─── Text passage

+ lib-radix-treec-make-radix_tree_node_alloc-work-correctly-within-interrupt.patch added to -mm tree

[Date Prev][Date Next][Thread Prev][Thread Next][Date Index][Thread Index]

 



Subject: + lib-radix-treec-make-radix_tree_node_alloc-work-correctly-within-interrupt.patch added to -mm tree
To: jack@xxxxxxx,jaxboe@xxxxxxxxxxxx
From: akpm@xxxxxxxxxxxxxxxxxxxx
Date: Fri, 26 Jul 2013 14:15:35 -0700


The patch titled
     Subject: lib/radix-tree.c: make radix_tree_node_alloc() work correctly within interrupt
has been added to the -mm tree.  Its filename is
     lib-radix-treec-make-radix_tree_node_alloc-work-correctly-within-interrupt.patch

This patch should soon appear at
    http://ozlabs.org/~akpm/mmots/broken-out/lib-radix-treec-make-radix_tree_node_alloc-work-correctly-within-interrupt.patch
and later at
    http://ozlabs.org/~akpm/mmotm/broken-out/lib-radix-treec-make-radix_tree_node_alloc-work-correctly-within-interrupt.patch

Before you just go and hit "reply", please:
   a) Consider who else should be cc'ed
   b) Prefer to cc a suitable mailing list as well
   c) Ideally: find the original patch on the mailing list and do a
      reply-to-all to that, adding suitable additional cc's

*** Remember to use Documentation/SubmitChecklist when testing your code ***

The -mm tree is included into linux-next and is updated
there every 3-4 working days

------------------------------------------------------
From: Jan Kara <jack@xxxxxxx>
Subject: lib/radix-tree.c: make radix_tree_node_alloc() work correctly within interrupt

With users of radix_tree_preload() run from interrupt (block/blk-ioc.c is
one such possible user), the following race can happen:

radix_tree_preload()
...
radix_tree_insert()
  radix_tree_node_alloc()
    if (rtp->nr) {
      ret = rtp->nodes[rtp->nr - 1];
<interrupt>
...
radix_tree_preload()
...
radix_tree_insert()
  radix_tree_node_alloc()
    if (rtp->nr) {
      ret = rtp->nodes[rtp->nr - 1];

And we give out one radix tree node twice.  That clearly results in radix
tree corruption with different results (usually OOPS) depending on which
two users of radix tree race.

──────

Directions:
**A)** Answer the following questions using the patch notice above.
(i) How often is the -mm tree updated within linux-next?
(ii) Which file does the patch notice name as one possible user of radix_tree_preload() run from interrupt?
(iii) What is the usual result of the described race?
**B)** Reproduce the part of the patch notice from "And we give" to "radix tree race." word for word.

─── Information provided

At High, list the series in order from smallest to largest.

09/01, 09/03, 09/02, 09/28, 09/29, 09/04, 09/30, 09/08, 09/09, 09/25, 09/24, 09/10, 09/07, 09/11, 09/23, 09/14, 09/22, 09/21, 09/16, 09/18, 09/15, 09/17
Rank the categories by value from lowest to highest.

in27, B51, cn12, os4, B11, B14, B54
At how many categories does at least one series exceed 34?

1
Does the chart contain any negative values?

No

──────
─── Information provided

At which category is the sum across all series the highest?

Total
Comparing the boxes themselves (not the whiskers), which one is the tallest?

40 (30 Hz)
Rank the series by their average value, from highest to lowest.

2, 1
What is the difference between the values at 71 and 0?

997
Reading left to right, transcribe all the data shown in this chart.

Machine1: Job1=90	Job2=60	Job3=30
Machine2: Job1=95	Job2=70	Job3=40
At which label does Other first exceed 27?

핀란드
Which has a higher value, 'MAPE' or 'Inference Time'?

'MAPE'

──────

Results for each task:
**A)**
(i) Every 3-4 working days.
(ii) block/blk-ioc.c.
(iii) OOPS.

**B)**
And we give out one radix tree node twice.  That clearly results in radix
tree corruption with different results (usually OOPS) depending on which
two users of radix tree race.